> **SET EXERCISE 1**:
List every field label that appears in the company profile of Jacor Communications in the business article.
> **SET EXERCISE 2**:
According to the business article, which investment banking firm did Jacobs select to underwrite the initial public offering?
> **SET EXERCISE 3**:
Copy from the business article the stretch from "Today, with 10" through "by his employees.".

> **PASSAGE PROVIDED**:
May 1, 1989

Turning Point

 

By mid-1983 the turnaround was in full swing. Tech Data started moving into PC products -- disk drives, printers, keyboards, and the like. "By the middle of that year, we were making money again," Steve says, "and I purchased a majority share of the company.'

Today, with 10 distribution facilities from coast to coast, 430 employees, and fiscal 1989 sales of $245 million, CEO Steve Raymund no longer needs to revise his résumé. As for Tech Rep Associates, Ed Raymund sold that two years ago. Ironically, it was purchased by his employees.

When Your IPO Is Shelved -- and the Money's Already Spent
Company: Jacor Communications Inc., Cincinnati

Rank: #76

Founded: 1979

Sales: $78.5 million

Profits: ($6.2 million)

Business: Owns and operates radio stations

CEO: Terry S. Jacobs

Age: 46

It was in the summer of 1982 that Terry S. Jacobs began to fear that his dream might come apart. Then 40, Jacobs just a year earlier had abandoned a six-figure salary in the insurance industry to become an entrepreneur. "Starting your own company is a way to get to the top in a hurry," he says. " If it works.'

An actuary by training, he had become intrigued by the broadcasting business. His former employer, American Financial Corp. (AFC), had invested in John Kluge's Metromedia Inc., and Jacobs watched as Metromedia stock soared from $5 a share to $550 before splitting 10 for one. Kluge then took it private, and by selling off pieces he became a billionaire.

"That got my attention," Jacobs says. "As I started researching, I noticed that broadcasting always placed in the top five in profit growth, revenue growth, and return on equity in industry group rankings. I had always wanted to do something on my own, and this was a business where you could start small and grow into a big company. Lots of people had done it.'

And so in January 1981 Jacobs bid farewell to AFC to try his hand at radio. He put together $1.9 million -- $600,000 from savings and friends and $1.3 million from the Bank of America -- and purchased three small religious-programming stations, in Cincinnati, Baltimore, and Toledo. Religious stations, he explains, are less expensive and less complicated to run than mainstream operations, a good place for a newcomer to cut his teeth.

With interest rates topping 20% in those days of galloping inflation, Jacobs found he needed to raise more capital quickly to pay down his bank debt. Although the economy was in recession, he decided on an initial public offering of some 1.1 million shares of his fledgling firm, Jacor Communications Inc. He selected the New York City investment banking outfit of D. H. Blair to underwrite the deal. "This was in the spring of 1982," Jacobs says. "It took a while to get a small company like ours in a legal and financial position to go public. You need three years of prior audits, and we had to go back and put together financials on stations we hadn't owned three years earlier, and that was real difficult. We didn't have much money, but we spent most of what we had on lawyers and on getting the prospectus written and printed.'

Meanwhile, the recession deepened. And that summer, lacking confidence that it could accomplish the deal, Blair informed Jacobs that it was going to put the IPO "on the shelf" and wait for better timing. Markets would improve, Blair predicted, in nine months.

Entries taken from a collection

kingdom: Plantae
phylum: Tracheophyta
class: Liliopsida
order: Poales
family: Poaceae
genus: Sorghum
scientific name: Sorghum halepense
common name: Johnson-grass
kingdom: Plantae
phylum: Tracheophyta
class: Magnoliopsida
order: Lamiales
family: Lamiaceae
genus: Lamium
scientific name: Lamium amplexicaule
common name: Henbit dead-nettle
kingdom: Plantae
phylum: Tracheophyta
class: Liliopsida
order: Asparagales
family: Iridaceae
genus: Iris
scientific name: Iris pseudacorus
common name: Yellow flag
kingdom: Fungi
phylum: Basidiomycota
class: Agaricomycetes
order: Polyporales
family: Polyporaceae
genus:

> **EXERCISE RESULT 1**:
Company, Rank, Founded, Sales, Profits, Business, CEO, Age

> **EXERCISE RESULT 2**:
D. H. Blair, a New York City investment banking firm.

> **EXERCISE RESULT 3**:
Today, with 10 distribution facilities from coast to coast, 430 employees, and fiscal 1989 sales of $245 million, CEO Steve Raymund no longer needs to revise his résumé. As for Tech Rep Associates, Ed Raymund sold that two years ago. Ironically, it was purchased by his employees.